Prompt:
Search the records below for the word "Nova" and show every line where it occurs.

Change listing data:
______

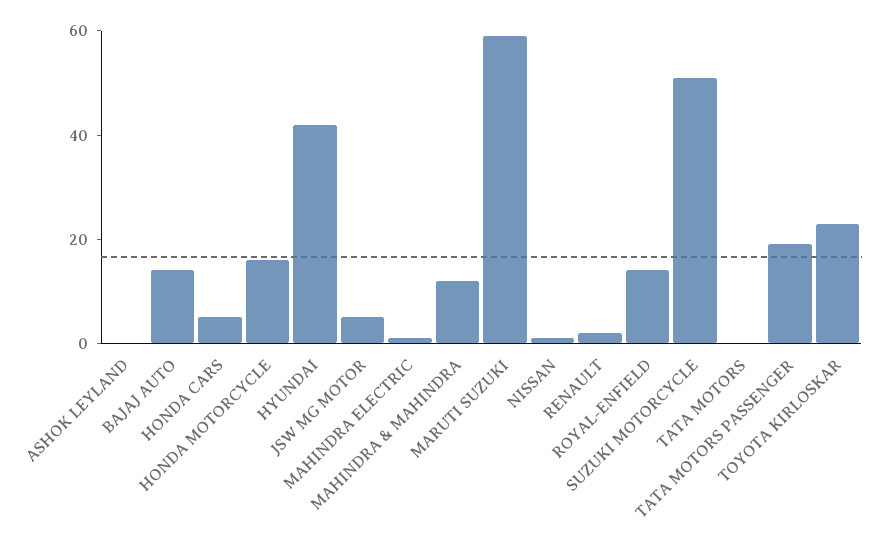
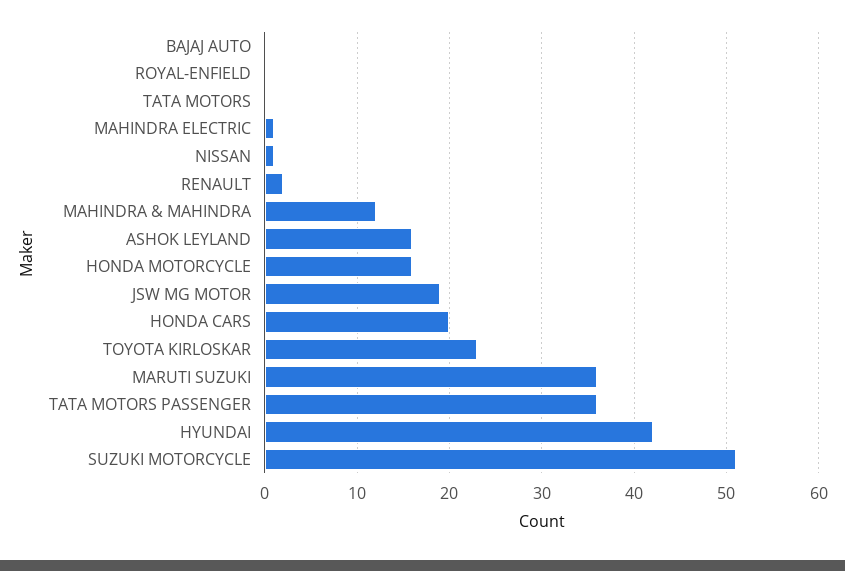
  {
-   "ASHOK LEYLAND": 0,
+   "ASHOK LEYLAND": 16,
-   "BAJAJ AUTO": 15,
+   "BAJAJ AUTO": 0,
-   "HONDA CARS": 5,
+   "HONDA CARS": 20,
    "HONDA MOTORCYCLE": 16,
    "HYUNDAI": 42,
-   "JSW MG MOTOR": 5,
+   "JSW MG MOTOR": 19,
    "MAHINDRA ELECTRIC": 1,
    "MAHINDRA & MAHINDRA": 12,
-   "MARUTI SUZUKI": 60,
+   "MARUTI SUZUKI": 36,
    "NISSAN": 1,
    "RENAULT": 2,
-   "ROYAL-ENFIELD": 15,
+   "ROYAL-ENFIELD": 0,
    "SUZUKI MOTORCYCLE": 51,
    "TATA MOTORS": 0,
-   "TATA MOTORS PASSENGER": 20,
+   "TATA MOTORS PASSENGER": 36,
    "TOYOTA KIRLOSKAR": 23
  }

______

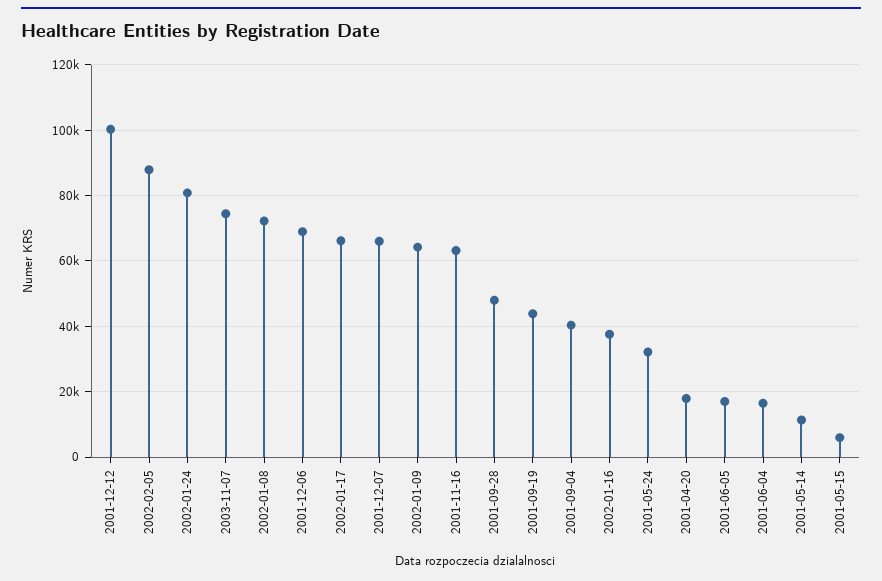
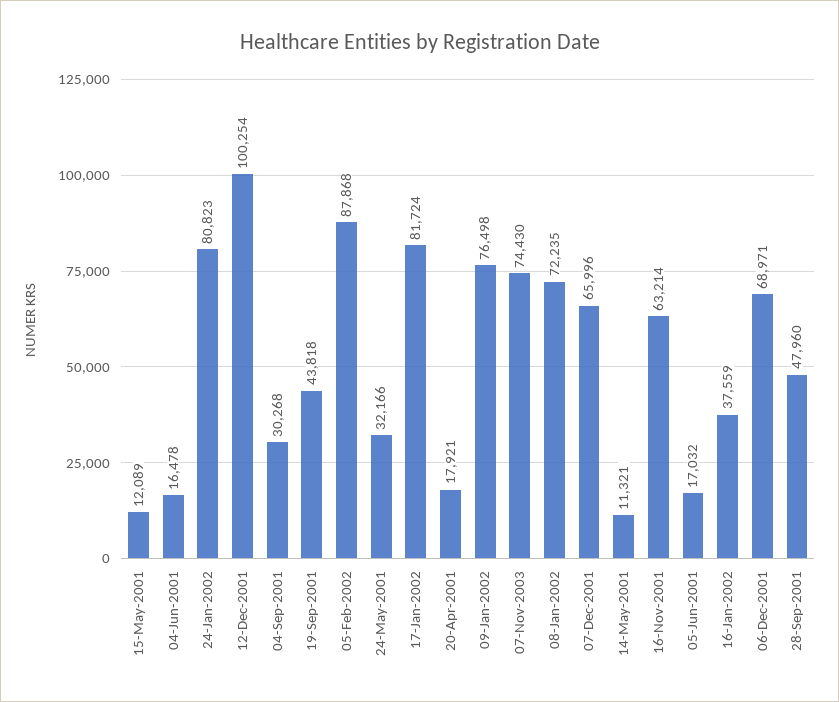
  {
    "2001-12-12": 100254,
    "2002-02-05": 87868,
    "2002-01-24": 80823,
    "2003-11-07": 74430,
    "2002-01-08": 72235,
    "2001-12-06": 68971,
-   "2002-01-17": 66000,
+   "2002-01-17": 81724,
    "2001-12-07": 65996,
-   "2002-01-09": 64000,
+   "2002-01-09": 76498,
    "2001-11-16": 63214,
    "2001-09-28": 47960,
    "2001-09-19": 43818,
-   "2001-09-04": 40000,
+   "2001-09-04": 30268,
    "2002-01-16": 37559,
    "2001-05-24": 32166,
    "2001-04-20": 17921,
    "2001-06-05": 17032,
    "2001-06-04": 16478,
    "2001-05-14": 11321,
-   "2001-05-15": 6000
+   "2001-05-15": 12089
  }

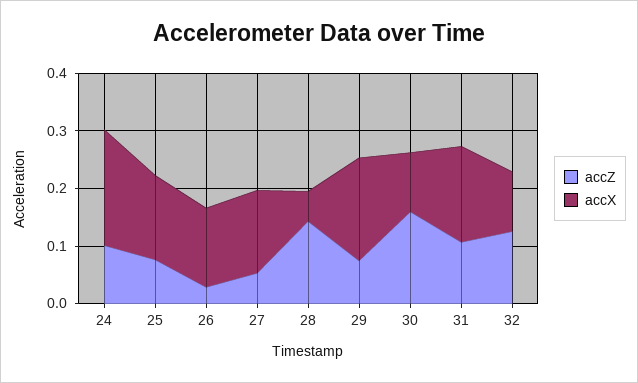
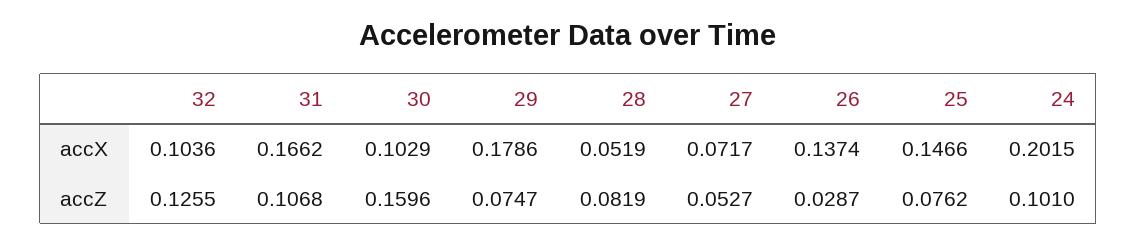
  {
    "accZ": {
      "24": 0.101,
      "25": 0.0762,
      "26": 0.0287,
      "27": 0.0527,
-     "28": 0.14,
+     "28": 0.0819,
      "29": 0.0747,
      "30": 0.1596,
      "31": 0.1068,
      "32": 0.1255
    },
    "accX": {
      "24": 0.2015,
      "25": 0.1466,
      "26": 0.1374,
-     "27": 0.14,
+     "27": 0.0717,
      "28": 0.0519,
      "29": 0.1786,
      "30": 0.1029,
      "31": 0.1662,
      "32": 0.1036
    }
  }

______

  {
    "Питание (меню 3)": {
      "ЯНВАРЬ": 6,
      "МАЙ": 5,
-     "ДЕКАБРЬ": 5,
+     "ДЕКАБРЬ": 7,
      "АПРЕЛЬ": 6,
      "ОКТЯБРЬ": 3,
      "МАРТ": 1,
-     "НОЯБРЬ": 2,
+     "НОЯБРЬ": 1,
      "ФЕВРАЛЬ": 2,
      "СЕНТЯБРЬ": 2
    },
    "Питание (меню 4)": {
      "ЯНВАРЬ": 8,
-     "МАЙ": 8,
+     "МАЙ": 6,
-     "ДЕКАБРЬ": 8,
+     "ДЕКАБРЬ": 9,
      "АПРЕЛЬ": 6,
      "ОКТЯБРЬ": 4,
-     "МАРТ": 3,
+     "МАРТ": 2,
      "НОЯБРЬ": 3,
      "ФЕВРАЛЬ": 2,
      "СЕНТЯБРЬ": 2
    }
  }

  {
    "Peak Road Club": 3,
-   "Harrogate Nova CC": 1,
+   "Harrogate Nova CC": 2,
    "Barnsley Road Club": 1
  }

______

Result of the exercise:
-   "Harrogate Nova CC": 1,
+   "Harrogate Nova CC": 2,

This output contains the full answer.